Le départ en masse d’Irakiens obligés de quitter leur terre d’origine est, de tous les maux infligés à l’Irak depuis l’invasion américaine de 2003, l’un de ceux qui ont été quelque peu passés sous silence. Le paradoxe est de taille puisque c’est précisément cet exode qui risque d’engendrer, à terme, les conséquences les plus désastreuses pour l’Irak, mais aussi pour le monde entier.

Selon toutes les estimations raisonnables, le nombre de réfugiés irakiens vivant à l’étranger excèderait les 2 millions de personnes, un chiffre égalé, sinon dépassé, par le nombre de déplacés internes en Irak fuyant leur village ou quartier pour échapper au nettoyage ethnique pratiqué par certaines milices sectaires. En terme quantitatif, il s’agit du plus grand exode démographique depuis la fin de la Seconde guerre mondiale.

TÂCHE ASSIGNÉE - Extrayez tel quel, s'il vous plaît, le passage du texte sur l'exode irakien qui s'ouvre sur les mots contenant « Le départ en » et se termine par « le monde entier. ».

(Entrées de données enregistrées)
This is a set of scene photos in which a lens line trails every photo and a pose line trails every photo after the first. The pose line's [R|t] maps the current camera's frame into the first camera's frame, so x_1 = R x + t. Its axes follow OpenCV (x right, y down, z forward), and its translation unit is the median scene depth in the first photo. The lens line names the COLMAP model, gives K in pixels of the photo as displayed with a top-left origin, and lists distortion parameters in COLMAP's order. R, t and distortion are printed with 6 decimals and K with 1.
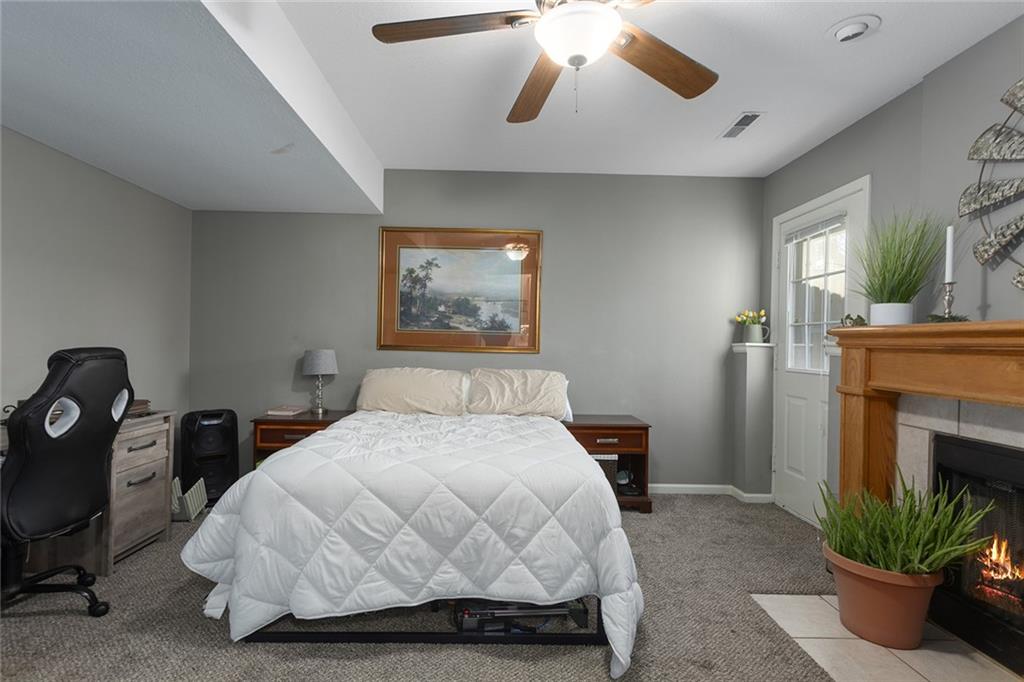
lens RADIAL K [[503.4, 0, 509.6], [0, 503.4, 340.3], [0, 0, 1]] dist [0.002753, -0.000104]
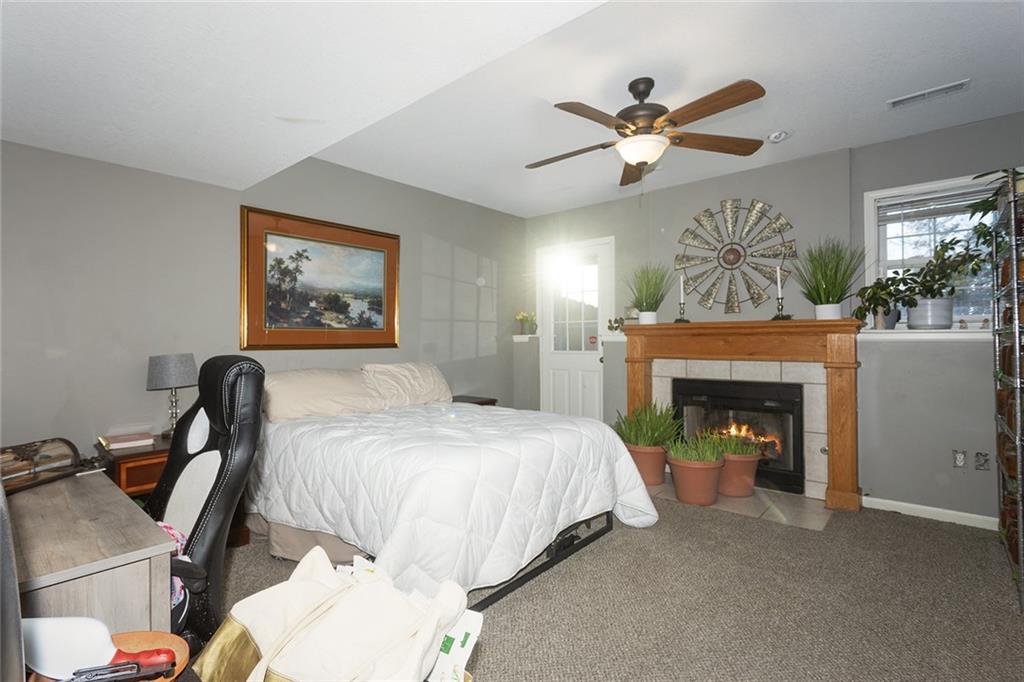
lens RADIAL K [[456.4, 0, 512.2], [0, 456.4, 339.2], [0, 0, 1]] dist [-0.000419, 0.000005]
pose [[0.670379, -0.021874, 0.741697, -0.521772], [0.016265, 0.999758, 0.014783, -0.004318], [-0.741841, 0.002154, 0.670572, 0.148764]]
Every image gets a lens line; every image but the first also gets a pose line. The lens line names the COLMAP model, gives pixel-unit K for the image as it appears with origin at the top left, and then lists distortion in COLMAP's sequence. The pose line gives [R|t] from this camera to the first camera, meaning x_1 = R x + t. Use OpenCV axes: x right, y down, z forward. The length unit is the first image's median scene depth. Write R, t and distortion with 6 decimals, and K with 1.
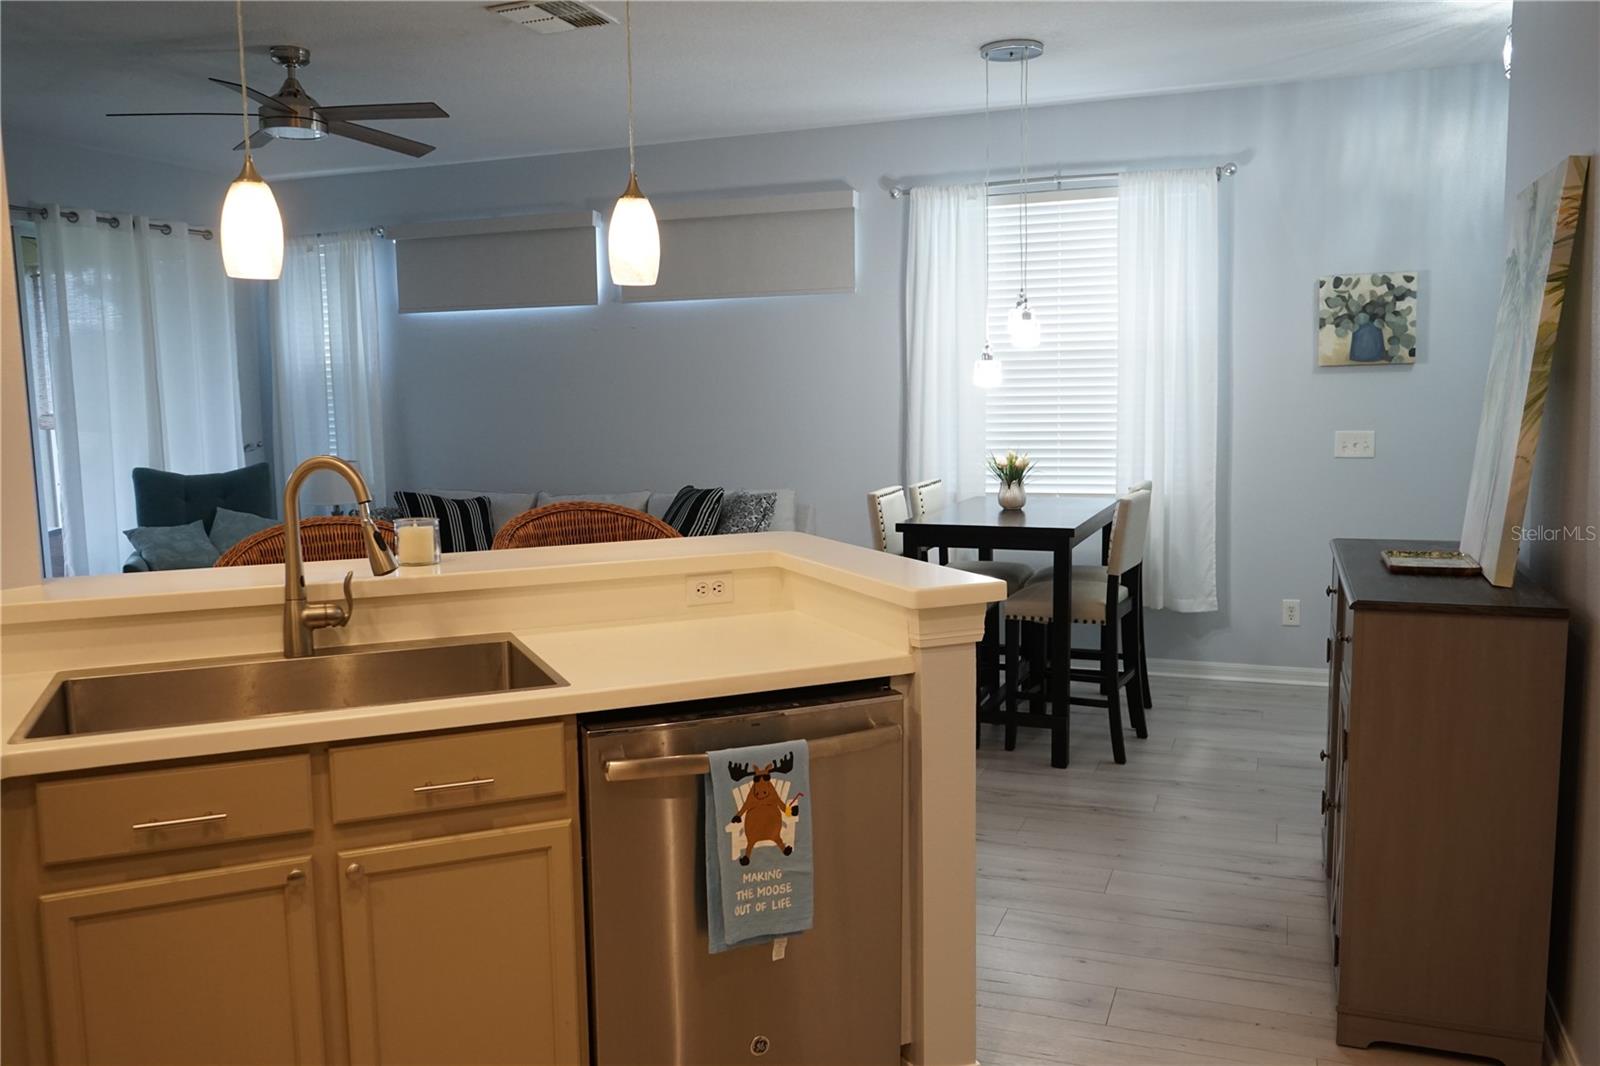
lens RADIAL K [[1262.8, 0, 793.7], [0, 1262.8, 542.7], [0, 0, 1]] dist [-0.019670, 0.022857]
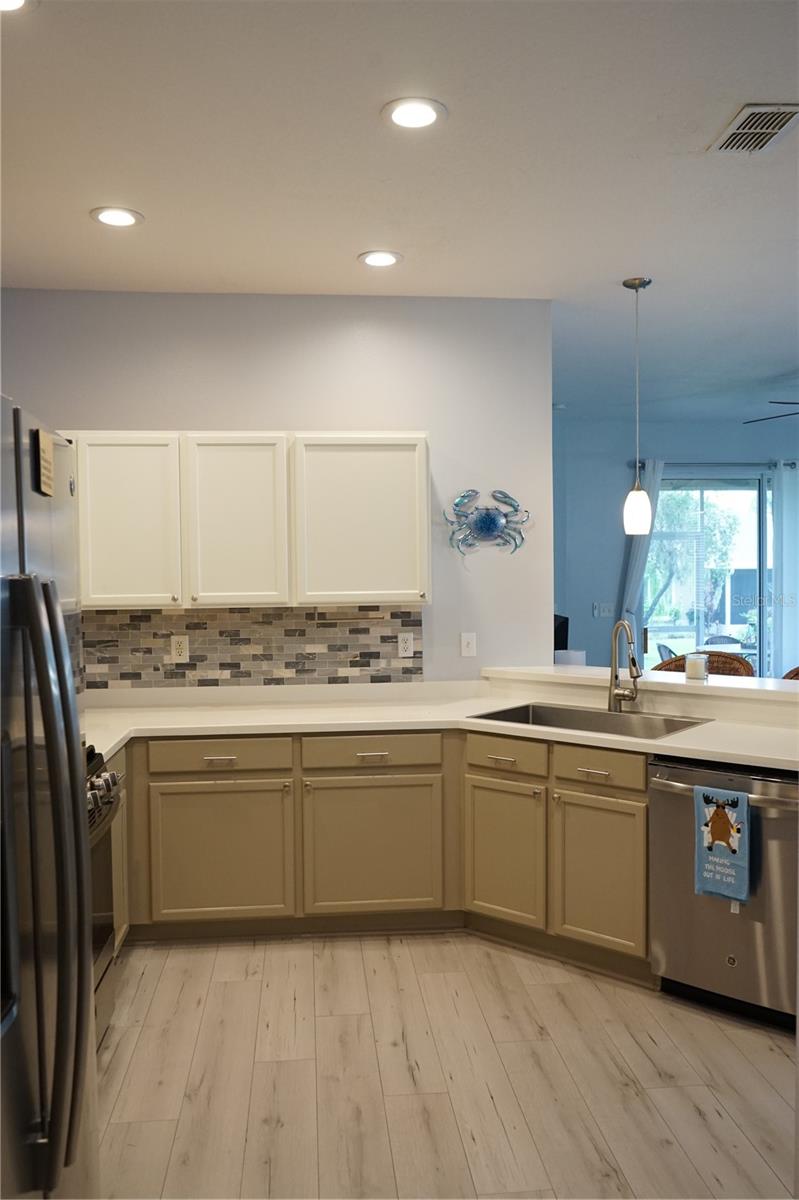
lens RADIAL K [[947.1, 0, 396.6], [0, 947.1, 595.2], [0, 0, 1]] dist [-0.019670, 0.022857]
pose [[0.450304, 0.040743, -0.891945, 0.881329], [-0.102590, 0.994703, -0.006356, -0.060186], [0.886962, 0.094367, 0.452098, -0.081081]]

RÉSULTAT -
Le départ en masse d’Irakiens obligés de quitter leur terre d’origine est, de tous les maux infligés à l’Irak depuis l’invasion américaine de 2003, l’un de ceux qui ont été quelque peu passés sous silence. Le paradoxe est de taille puisque c’est précisément cet exode qui risque d’engendrer, à terme, les conséquences les plus désastreuses pour l’Irak, mais aussi pour le monde entier.